Теперь он уже использовал тяжелый четырехмоторный бомбардировщик ТБ-3, к которому
в различных сочетаниях подвешивались истребители И-5 и И-Z. Наконец в 1934 году
появилась наиболее удачная разработка. ТБ-3 соединялся с двумя истребителями И-16 —
«Звено-6».
— Интересно, как технически это осуществлялось? — заметил Гастингс. — Похоже на
«Майю» или по-другому?
— Для соединения с ТБ-3 каждый истребитель самостоятельно подруливал под крыло
бомбардировщика, — Вася непроизвольно сделал движение ладонью, показывая ход И-16,
— прямо под механизмы подвески. Далее истребители крепились тремя замками: два на
крыльях, третий на фюзеляже, за головой пилота. Зацеплялись, убирали шасси — и
готово, можно начинать совместный полет. Испытания «Звена-6» продолжались два года.
— И? — спросил Гастингс. — Вахмистров ведь не мог на этом остановиться?
— Естественно, не мог, — улыбнулся Вася. — В 1935 году он прицепил к ТБ-3 сразу пять
истребителей: два И-5, два И-16 и один И-Z. При этом И-Z соединялся с самолетом-
носителем прямо в воздухе.
— «Звено-7»? — предположил Гастингс.
— «Авиаматка», — поправил младший лейтенант. — Причем Вахмистров не успокоился
и на этом, а двинул мысль дальше, до идеи подвешивать под ТБ-3 восемь И-16.
— Восемь? — переспросил Гастингс. — По-моему, это уже нереально.
— «Цирк», одно слово, да? — прищурился Вася. — И тем не менее. Два истребителя
предполагалось устанавливать сверху на крыльях «Авиаматки», шесть И-16 должны были
посменно, по три самолета, прицепляться снизу и при этом питаться горючим от ТБ-3.
— Вот это была этажерочка, — восхищенно вздохнул Уилберфорс Гастингс.

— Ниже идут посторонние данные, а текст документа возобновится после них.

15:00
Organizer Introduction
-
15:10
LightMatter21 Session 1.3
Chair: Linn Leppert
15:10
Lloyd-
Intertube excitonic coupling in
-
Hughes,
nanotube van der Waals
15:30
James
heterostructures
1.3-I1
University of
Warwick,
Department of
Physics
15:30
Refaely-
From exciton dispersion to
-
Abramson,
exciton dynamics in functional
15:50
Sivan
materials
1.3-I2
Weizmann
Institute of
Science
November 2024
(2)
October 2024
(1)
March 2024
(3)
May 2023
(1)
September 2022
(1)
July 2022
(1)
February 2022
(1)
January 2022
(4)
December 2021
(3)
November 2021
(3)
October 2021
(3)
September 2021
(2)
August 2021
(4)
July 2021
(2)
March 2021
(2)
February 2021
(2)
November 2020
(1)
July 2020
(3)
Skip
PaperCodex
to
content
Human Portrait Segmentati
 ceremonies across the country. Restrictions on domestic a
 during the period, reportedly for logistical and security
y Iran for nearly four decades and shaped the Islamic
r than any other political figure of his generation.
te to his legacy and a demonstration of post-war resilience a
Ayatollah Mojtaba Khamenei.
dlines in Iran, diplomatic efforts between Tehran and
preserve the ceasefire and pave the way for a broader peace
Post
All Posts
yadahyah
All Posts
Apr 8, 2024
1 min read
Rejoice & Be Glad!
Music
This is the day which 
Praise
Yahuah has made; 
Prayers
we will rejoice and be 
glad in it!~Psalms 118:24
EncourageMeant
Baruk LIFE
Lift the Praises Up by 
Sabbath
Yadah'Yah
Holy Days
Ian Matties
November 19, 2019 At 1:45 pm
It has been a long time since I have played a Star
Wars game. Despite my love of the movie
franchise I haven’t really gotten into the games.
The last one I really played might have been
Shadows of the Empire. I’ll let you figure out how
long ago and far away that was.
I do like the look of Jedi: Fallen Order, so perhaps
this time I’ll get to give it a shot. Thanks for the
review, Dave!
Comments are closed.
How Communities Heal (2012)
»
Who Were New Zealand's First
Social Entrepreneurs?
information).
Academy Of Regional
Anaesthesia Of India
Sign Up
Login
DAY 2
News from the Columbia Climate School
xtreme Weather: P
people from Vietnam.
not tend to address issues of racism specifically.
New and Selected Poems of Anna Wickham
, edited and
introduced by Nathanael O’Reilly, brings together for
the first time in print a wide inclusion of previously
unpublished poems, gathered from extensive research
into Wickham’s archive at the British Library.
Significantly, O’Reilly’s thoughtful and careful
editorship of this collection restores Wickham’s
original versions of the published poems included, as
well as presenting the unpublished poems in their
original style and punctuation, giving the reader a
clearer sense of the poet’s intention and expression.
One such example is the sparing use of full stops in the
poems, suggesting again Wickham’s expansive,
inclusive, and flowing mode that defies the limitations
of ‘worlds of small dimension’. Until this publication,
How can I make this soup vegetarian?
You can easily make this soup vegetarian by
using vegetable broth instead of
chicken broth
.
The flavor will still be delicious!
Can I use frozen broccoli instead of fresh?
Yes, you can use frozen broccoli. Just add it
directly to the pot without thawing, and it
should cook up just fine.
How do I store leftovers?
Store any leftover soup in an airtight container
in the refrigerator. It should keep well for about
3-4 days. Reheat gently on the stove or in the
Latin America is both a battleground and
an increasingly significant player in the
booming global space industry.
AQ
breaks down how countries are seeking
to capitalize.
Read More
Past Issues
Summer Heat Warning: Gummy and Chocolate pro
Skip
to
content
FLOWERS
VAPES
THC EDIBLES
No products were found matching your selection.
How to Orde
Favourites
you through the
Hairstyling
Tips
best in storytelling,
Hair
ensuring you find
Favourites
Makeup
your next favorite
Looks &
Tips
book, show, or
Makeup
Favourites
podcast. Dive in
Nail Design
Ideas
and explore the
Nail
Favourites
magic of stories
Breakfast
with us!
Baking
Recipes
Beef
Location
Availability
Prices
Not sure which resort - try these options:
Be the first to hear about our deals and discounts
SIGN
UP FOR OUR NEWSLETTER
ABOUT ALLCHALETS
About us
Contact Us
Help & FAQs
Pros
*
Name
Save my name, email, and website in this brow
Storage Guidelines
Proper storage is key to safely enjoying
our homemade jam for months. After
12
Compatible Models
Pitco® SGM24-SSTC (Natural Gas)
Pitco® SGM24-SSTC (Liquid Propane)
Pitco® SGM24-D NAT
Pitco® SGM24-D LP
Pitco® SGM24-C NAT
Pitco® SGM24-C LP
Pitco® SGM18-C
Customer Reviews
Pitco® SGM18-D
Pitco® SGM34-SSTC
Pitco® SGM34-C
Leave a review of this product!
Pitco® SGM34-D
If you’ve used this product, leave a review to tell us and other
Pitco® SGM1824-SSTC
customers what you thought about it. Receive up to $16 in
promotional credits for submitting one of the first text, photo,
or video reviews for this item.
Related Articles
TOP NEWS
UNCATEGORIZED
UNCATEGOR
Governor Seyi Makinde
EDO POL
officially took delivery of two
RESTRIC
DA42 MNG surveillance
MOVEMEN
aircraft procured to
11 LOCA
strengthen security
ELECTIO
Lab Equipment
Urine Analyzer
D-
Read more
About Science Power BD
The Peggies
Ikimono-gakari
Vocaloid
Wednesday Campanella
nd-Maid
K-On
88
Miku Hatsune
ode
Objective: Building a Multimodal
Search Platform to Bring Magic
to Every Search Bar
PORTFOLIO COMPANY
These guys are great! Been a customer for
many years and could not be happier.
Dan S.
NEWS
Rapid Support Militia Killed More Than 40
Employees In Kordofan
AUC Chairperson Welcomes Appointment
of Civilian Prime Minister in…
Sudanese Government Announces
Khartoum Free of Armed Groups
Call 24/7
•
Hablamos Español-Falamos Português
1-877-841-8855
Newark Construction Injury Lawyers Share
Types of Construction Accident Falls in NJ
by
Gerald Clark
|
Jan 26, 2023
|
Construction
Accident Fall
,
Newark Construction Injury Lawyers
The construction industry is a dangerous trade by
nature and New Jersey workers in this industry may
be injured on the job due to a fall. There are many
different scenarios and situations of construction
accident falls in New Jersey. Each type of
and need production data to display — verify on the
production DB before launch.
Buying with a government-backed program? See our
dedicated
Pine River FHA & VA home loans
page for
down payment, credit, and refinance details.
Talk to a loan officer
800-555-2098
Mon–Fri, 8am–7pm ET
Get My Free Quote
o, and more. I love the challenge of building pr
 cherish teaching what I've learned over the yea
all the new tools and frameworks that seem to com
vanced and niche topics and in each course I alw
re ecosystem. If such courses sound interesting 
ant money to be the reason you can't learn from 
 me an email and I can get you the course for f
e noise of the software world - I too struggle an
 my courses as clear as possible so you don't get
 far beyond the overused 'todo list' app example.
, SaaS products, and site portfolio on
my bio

— На самом деле ее не было, — поправил Вася. — Реально под ТБ-3 никогда не
находилось более двух подвешенных И-16. Вообще Вахмистров разрабатывал свою
«этажерку» для войск ПВО — предполагалось, что такая конструкция сможет
патрулировать по шесть с лишним часов. Однако жизнь, как говорится, внесла
коррективы. Так, подцепление истребителей в воздухе остановилось на уровне
экспериментов — правда, удачных. Под правым крылом ТБ-3 была оборудована
специальная опускаемая ферма. И-16 имел соответствующее прицепное устройство. На
скорости примерно в сто шестьдесят километров в час происходила подцепка. После этого
экипаж бомбардировщика подтягивал истребитель вплотную к упорам на нижней
поверхности крыла. Летом 1938 года лучшие летчики-испытатели НИИ ВВС Степан
Супрун и Петр Стефановский произвели несколько таких сцепок в воздухе и признали
систему жизнеспособной. Но нашлись и скептики... В общем, победили скептики.